La Inocencia de Amalia

Capítulo 5

Cinco años en el infierno

Cinco años.
Cinco años contados por el eco metálico de una puerta que se cerraba todas las mañanas y todas las noches.
Cinco años marcados por un calendario mental donde cada día era igual al anterior: gris, áspero, insoportable.

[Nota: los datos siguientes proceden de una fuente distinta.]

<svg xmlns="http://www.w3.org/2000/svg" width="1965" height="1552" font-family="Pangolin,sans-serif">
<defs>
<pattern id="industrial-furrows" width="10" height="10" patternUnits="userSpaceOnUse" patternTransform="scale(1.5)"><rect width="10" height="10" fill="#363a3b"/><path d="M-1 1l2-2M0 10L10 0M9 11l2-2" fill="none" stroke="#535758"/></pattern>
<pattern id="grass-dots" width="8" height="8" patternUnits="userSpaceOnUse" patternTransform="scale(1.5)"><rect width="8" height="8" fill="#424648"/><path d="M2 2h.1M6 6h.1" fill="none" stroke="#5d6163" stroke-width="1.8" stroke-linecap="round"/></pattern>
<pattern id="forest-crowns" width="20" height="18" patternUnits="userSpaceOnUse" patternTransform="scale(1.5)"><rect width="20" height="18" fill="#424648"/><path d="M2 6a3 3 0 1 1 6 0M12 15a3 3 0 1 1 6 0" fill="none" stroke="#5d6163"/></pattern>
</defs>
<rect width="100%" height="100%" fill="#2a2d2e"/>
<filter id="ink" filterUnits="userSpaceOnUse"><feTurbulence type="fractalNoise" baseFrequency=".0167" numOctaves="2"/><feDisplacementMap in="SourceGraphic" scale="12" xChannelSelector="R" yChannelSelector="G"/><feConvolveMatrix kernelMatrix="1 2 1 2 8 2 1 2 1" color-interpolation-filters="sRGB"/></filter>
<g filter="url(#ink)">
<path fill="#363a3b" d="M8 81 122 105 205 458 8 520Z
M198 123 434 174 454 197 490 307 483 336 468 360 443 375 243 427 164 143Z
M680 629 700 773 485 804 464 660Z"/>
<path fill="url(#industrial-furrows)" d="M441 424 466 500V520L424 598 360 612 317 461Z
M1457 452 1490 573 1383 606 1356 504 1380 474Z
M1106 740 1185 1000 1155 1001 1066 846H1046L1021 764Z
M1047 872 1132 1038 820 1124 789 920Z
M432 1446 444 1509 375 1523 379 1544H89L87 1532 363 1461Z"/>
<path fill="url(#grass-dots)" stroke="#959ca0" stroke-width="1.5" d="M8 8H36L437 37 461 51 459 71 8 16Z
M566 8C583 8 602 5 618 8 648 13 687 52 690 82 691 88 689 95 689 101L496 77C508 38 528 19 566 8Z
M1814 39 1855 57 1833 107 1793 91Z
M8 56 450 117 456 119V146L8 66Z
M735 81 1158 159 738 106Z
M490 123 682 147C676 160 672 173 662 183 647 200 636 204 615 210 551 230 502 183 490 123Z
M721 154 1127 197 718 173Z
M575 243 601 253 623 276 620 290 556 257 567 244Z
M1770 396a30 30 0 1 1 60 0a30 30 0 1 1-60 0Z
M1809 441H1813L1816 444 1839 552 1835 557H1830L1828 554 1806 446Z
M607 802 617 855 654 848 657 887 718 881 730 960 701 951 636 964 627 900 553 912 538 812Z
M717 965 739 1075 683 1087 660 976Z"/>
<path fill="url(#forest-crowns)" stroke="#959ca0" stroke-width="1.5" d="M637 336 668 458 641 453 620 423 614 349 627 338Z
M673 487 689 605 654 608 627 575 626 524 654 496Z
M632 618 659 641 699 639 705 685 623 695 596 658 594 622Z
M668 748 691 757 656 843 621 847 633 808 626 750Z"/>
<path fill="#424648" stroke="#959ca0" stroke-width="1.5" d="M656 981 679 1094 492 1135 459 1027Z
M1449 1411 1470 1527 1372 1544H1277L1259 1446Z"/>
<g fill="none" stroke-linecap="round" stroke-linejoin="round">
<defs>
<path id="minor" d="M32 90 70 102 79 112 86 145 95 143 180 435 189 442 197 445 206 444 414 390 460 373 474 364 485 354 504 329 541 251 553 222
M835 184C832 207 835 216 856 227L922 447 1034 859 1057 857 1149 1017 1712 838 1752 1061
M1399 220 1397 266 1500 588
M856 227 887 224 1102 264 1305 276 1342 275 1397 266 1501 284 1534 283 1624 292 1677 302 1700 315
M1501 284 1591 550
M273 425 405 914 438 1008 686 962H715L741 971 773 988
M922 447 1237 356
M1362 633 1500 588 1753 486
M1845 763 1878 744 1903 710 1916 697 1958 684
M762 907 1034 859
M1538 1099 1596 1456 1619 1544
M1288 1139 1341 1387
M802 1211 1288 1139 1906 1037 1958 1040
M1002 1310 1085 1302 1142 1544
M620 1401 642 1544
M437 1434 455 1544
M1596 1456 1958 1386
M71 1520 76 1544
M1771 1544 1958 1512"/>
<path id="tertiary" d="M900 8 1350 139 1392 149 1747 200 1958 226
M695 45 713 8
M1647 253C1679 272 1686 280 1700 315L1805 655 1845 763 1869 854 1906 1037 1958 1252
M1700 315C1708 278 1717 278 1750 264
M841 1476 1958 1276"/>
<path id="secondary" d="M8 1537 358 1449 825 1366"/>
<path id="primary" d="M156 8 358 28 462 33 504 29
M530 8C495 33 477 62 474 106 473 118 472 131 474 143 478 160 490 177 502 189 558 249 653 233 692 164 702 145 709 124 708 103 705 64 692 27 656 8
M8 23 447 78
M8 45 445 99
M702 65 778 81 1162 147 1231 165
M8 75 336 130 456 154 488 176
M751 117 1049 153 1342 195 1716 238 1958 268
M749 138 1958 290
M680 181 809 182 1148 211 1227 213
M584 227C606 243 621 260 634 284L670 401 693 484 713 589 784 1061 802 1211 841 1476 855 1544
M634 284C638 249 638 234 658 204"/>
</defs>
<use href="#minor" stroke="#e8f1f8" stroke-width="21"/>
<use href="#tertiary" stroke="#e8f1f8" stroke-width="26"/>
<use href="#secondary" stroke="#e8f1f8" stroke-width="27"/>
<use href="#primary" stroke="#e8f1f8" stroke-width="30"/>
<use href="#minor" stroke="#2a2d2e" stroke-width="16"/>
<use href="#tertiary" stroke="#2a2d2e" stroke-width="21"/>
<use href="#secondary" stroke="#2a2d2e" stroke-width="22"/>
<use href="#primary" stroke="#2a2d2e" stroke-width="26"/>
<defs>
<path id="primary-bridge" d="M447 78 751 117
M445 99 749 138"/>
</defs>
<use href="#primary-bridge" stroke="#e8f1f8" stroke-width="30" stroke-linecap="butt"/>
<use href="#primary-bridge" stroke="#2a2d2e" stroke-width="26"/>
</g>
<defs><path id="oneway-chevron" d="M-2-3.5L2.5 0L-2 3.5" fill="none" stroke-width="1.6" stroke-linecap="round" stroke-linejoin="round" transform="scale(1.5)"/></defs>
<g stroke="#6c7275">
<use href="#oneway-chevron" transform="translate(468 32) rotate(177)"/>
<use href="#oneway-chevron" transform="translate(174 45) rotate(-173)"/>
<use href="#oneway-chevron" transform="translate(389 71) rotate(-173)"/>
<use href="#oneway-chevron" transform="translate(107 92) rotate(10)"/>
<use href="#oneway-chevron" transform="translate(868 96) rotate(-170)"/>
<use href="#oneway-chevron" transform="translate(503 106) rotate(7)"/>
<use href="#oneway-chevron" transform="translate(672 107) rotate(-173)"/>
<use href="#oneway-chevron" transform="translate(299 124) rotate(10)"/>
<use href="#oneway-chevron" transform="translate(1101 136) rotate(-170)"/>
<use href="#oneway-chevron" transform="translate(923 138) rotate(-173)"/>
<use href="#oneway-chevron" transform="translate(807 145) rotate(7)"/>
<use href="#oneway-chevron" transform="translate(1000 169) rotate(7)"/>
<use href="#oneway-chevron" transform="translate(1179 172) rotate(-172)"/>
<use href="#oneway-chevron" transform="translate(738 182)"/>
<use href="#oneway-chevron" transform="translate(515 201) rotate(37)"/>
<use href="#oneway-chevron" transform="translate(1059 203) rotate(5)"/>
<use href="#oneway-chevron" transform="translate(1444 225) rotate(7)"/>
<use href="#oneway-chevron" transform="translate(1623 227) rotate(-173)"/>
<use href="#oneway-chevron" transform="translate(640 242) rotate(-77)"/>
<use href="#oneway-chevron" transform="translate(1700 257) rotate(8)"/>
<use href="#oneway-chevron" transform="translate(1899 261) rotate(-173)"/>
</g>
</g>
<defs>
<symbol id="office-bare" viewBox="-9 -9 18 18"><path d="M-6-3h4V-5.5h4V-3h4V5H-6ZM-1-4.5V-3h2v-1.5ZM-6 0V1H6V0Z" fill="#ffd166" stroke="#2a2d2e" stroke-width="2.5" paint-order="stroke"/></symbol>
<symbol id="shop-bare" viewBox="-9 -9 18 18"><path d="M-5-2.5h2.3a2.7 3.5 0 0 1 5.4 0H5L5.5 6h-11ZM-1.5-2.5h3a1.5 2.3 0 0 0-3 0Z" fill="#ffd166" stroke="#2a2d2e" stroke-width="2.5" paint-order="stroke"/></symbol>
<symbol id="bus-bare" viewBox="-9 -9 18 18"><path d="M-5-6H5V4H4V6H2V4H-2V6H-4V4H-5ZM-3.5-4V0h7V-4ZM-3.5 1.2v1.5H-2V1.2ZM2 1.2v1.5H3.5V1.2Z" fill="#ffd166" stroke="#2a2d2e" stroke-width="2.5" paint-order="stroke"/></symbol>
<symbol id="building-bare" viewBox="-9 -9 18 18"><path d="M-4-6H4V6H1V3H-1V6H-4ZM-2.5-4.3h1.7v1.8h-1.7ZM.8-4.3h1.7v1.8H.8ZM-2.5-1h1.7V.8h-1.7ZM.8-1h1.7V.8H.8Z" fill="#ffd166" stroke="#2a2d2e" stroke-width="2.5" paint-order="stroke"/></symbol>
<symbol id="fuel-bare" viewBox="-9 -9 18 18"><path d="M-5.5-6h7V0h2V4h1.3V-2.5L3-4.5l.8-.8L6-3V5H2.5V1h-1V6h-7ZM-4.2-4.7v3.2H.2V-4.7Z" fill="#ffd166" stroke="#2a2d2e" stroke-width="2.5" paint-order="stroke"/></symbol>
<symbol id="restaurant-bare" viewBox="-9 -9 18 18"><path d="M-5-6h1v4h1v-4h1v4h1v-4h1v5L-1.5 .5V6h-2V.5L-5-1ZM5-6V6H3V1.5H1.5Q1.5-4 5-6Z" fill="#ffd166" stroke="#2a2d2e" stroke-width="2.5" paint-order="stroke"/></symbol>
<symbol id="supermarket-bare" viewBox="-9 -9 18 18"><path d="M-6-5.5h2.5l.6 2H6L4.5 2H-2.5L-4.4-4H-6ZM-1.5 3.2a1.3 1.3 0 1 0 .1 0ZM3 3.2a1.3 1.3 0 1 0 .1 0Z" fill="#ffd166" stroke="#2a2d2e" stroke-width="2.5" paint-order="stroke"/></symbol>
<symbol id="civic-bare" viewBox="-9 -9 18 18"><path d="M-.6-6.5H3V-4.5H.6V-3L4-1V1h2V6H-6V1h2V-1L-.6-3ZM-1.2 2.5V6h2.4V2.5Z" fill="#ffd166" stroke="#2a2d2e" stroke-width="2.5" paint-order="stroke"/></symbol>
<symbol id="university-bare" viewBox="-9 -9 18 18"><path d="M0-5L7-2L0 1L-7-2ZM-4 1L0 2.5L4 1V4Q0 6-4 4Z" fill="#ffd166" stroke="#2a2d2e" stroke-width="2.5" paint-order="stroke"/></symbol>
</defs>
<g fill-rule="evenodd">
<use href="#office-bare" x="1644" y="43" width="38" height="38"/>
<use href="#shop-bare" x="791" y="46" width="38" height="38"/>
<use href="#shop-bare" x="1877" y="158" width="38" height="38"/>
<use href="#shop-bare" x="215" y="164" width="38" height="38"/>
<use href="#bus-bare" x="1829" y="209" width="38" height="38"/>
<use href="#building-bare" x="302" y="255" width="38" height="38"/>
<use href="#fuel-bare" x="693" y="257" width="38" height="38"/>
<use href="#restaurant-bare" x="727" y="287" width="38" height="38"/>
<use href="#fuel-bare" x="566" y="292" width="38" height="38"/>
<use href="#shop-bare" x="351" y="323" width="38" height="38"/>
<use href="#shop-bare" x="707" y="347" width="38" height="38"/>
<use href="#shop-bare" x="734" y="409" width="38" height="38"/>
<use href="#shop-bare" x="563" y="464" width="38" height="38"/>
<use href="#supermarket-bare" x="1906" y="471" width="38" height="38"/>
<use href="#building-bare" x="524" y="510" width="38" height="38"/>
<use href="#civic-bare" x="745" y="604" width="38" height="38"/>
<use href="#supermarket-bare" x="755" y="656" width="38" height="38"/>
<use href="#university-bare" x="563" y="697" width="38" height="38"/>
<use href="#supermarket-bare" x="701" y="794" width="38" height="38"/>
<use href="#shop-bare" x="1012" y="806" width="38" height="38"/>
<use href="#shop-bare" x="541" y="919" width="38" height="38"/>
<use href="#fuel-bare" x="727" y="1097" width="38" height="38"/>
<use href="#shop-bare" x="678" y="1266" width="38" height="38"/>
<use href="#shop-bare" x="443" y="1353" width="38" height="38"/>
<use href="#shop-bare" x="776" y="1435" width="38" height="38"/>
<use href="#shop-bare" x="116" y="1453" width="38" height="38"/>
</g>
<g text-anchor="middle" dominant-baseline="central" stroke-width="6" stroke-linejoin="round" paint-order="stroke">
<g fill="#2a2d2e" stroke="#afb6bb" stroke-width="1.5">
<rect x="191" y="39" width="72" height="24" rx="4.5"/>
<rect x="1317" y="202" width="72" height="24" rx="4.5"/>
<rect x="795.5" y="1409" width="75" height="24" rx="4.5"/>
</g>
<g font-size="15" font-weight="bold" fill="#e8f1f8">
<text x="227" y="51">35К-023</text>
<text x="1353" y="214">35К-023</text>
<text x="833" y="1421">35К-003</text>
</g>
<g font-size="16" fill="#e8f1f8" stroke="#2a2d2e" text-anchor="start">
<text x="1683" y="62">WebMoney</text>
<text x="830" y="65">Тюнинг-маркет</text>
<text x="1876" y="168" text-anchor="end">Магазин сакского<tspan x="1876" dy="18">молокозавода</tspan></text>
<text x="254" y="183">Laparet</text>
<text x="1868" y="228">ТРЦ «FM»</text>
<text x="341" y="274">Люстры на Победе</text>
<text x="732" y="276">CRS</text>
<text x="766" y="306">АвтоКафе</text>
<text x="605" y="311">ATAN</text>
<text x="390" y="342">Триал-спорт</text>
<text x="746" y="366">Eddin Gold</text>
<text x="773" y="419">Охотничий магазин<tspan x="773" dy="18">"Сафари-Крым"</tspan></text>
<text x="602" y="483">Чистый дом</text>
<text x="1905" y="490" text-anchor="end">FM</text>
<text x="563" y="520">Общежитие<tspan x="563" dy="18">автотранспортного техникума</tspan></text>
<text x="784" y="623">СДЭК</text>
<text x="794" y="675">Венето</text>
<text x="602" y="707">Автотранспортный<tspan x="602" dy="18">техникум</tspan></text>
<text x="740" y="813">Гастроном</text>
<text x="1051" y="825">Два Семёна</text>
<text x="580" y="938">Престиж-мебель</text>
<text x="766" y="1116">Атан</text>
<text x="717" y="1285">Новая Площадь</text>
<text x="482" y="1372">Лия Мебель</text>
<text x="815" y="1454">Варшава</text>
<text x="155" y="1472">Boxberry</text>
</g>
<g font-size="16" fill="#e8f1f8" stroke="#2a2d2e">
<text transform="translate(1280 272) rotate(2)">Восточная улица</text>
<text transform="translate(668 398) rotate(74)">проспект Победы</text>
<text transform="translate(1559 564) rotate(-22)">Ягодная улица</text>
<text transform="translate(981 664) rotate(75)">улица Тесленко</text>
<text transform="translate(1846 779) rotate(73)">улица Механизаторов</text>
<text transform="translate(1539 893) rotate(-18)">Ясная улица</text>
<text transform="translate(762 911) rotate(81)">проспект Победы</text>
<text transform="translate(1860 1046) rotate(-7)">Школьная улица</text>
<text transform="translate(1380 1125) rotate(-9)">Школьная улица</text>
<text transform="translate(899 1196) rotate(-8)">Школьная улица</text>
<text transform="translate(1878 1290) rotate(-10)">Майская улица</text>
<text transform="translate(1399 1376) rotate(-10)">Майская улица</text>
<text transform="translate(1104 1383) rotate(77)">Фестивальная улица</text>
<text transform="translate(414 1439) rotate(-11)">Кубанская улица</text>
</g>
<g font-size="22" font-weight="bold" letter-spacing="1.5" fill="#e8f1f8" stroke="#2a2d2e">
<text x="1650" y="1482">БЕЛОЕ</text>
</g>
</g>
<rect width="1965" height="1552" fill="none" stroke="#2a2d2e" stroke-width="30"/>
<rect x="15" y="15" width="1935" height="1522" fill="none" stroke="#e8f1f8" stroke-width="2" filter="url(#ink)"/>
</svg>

La prisión no la destruyó por cómo la trataban las demás internas o las guardias.
Eso fue lo curioso.
Eso fue lo que la rompió aún más.

Amalia llegó allí como una extranjera sin nombre, sin idioma, sin nadie que reclamara por ella. Una fantasma. Al comienzo, las mujeres la miraban con recelo: una joven bonita, perdida, traumatizada, que lloraba sin hacer ruido. Una presa recién llegada que no entendía órdenes básicas y que despertaba gritando el nombre de un bebé que nadie había visto.

Pero el orfanato le había dejado una huella: esa capacidad inexplicable de suavizar corazones duros.

Una a una, las demás presas empezaron a acercarse. La enseñaron a defenderse, a cuidar su comida, a hablar lo suficiente del idioma para sobrevivir. Las guardias, que al principio solo veían a otra convicta más, comenzaron a confiar en ella porque nunca causaba problemas. Ayudaba en la enfermería, limpiaba, enseñaba a leer a las más jóvenes. Era… útil.
Era buena. Demasiado buena para un lugar así.

Pero el enemigo más cruel no estaba afuera.Estaba adentro.

Amalia había pasado cinco años repitiéndose todas las versiones que la fiscalía, los periódicos y los documentos le habían puesto en la cabeza: que ella había provocado el incendio. Que el humo en su sangre lo demostraba. Que su bebé había muerto por su culpa. Que Maximiliano también. Que ella era una asesina. Que su propia negligencia, su locura, había destruido todo.

Había días en los que se despertaba convencida de que merecía cada ladrillo húmedo de esa celda.

Días en los que se miraba al espejo y no se reconocía.

Días en los que tocaba el lugar donde alguna vez había alimentado a su hijo y sentía que se le rompía el alma otra vez.

La prisión no la castigaba.
Ella misma lo hacía.

Sin embargo, entre ese mar de oscuridad, nació una especie de respeto silencioso. Las internas la buscaban cuando necesitaban calma. Si había una pelea, bastaba con que Amalia dijera un “basta” suave para que todo se apagara. Le decían “Luz”, en su idioma roto. Porque siempre sonreía tristemente, con una resignación que parecía una plegaria.

No sabían que esa sonrisa era un mecanismo de supervivencia.

No sabían que cada noche Amalia soñaba con el llanto de un bebé que ya no estaba.

No sabían que algo dentro de ella seguía gritando que esa historia no era cierta, aunque otra parte la obligaba a creerla para no perder la cordura.

Cinco años.
Cinco años siendo su propia juez, su propia verdugo, su propia cárcel.